El único país de América latina que no habla español, francés o inglés… pero, ¿quién habla portugués? ¿A quién le importa saber la lengua de estos “retrasados culturales” de los que solamente sabemos que patean bien la pelota? Eso es lo que la “democrática” casta política nunca se dio a la tarea de hacer: dejar que Brasil sea lo que verdaderamente es: la potencia que guía. Pudiendo ser una suerte de Estados Unidos del Sur, son la cuna del Foro de San Pablo. Un país de 215 millones de habitantes y casi tan grande como toda Europa, que podría ser el norte industrial de toda América… es apenas ponderado por sus playas y mencionado por sus favelas. Eso logró la democracia que hoy reivindican los hipócritas de siempre: un monstruo hermético, dormido, que no molesta a nadie.

Pero… ¿acaso el pueblo de Brasil no será esa gente desesperada que, sin armas (por ahora), pero con mucho corazón, ganó las calles para hacerse oír? ¿Acaso el pueblo de Brasil no es aquel que no solamente se aúna para celebrar un campeonato de fútbol? ¿No será ese mismo gentío que se agolpó en la llamada “casa del pueblo” el dueño de esa casa, para decir “acá mandamos nosotros, el pueblo de Brasil”? Aquellos que la prensa de todo el mundo señala como a “bolsonaristas”, como a “fanáticos”, ¿acaso no será que en realidad no son bolsonaristas sino brasileños haciendo lo que tienen que hacer, es decir, defender su país, su libertad y su futuro? ¿Podría el comunismo haberse instalado por más de 70 años en Cuba con un pueblo así, como el de Brasil? ¿Puede ciertamente ser ignorada esta posibilidad? ¿O no será que, en realidad, los medios están ignorando adrede esta misma realidad? ¿No será que Brasil, el pueblo de Brasil, está más allá de Lula y Bolsonaro, es decir, por fuera de esa grieta imaginaria con la que sueñan los que todo quieren dominar? ¿No será que Brasil, el pueblo brasileño, amenaza todo lo establecido con este intento de saltearse las obscenas pautas del globalismo?

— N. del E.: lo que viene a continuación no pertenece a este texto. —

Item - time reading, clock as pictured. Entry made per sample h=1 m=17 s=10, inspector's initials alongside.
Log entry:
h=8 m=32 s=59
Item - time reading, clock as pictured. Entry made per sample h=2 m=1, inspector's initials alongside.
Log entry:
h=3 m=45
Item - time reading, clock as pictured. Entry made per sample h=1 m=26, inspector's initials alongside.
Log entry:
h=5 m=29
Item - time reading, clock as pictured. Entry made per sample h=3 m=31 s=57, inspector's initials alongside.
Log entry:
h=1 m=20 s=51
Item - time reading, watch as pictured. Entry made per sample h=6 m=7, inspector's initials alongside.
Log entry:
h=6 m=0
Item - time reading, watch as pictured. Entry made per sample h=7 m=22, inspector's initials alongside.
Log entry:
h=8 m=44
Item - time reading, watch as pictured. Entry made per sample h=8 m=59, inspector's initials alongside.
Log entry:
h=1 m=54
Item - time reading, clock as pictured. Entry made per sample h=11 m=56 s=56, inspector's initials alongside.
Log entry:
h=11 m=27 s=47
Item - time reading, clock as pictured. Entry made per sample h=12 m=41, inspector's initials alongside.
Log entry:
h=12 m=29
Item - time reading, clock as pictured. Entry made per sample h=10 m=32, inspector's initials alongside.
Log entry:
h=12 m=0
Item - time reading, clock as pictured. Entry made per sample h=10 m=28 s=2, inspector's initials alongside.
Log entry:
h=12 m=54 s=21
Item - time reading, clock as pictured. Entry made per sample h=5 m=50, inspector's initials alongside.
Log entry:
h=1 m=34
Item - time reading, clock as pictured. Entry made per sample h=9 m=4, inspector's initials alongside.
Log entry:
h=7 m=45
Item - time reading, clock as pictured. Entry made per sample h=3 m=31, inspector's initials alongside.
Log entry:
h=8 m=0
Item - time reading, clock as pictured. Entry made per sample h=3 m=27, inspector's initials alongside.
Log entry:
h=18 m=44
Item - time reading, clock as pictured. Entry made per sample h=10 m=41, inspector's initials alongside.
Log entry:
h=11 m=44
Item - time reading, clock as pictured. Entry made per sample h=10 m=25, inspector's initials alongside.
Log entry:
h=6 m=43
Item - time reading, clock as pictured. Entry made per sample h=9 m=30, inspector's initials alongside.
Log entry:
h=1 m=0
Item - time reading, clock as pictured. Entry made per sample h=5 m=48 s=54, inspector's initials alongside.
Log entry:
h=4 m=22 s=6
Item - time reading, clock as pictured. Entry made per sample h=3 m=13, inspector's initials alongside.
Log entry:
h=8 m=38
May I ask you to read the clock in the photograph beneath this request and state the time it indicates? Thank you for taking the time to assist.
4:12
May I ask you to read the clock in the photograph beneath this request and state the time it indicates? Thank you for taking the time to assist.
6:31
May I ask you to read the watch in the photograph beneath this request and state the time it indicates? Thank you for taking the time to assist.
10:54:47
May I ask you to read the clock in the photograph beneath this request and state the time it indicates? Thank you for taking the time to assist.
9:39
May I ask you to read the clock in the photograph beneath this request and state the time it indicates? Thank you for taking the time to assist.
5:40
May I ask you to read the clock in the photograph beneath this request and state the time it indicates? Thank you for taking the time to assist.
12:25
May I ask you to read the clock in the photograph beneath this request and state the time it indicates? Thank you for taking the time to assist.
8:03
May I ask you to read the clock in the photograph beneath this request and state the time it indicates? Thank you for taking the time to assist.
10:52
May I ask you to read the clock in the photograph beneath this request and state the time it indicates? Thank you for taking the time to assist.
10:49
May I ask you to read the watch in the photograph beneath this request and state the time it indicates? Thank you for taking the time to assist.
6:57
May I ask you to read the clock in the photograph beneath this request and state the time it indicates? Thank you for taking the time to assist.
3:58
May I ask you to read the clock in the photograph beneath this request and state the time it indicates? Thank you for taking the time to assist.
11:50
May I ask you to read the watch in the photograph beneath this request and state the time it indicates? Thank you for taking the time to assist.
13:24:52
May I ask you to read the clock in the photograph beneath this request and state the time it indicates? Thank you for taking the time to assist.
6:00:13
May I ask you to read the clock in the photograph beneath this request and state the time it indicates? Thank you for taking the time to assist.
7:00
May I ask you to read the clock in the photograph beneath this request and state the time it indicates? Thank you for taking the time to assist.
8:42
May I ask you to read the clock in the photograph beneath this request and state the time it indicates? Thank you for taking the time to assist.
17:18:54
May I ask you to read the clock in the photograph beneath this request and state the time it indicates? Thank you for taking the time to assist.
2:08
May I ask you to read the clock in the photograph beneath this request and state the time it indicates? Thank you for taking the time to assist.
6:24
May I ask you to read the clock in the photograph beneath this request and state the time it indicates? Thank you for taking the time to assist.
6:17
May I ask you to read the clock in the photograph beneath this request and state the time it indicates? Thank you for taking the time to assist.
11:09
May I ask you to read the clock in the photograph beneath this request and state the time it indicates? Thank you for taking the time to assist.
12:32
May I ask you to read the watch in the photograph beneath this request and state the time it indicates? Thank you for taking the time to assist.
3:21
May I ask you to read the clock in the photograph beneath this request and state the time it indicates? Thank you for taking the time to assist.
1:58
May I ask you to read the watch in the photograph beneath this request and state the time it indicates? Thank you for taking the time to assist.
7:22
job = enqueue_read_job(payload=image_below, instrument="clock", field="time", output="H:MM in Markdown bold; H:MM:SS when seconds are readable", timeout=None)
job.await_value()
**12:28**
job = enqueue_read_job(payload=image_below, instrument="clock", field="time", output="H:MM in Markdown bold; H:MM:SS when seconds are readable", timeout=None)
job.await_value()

Los mismos medios (y políticos) que prácticamente aplaudían cuando las hordas izquierdistas prendían fuego Santiago de Chile, ahora son los que se golpean el pecho por “el asalto” a la democracia en Brasil. En Chile los terroristas prendieron fuego media ciudad, generaron daños económicos de una magnitud incalculable, aterrorizaron a todo un país y, mientras la prensa aplaudía, pusieron al frente un presidente con retraso mental. En Brasil los terroristas enquistados en la justicia aprobaron el fraude, se quedaron con el superávit económico del gobierno de Bolsonaro, intentaron callar a todo un país y, mientras la prensa aplaudía, pusieron al frente a un presidente condenado por corrupción que ni siquiera podría explicar -sin faltarle a la verdad- por qué le falta un dedo meñique… o por qué se lo arrancaron.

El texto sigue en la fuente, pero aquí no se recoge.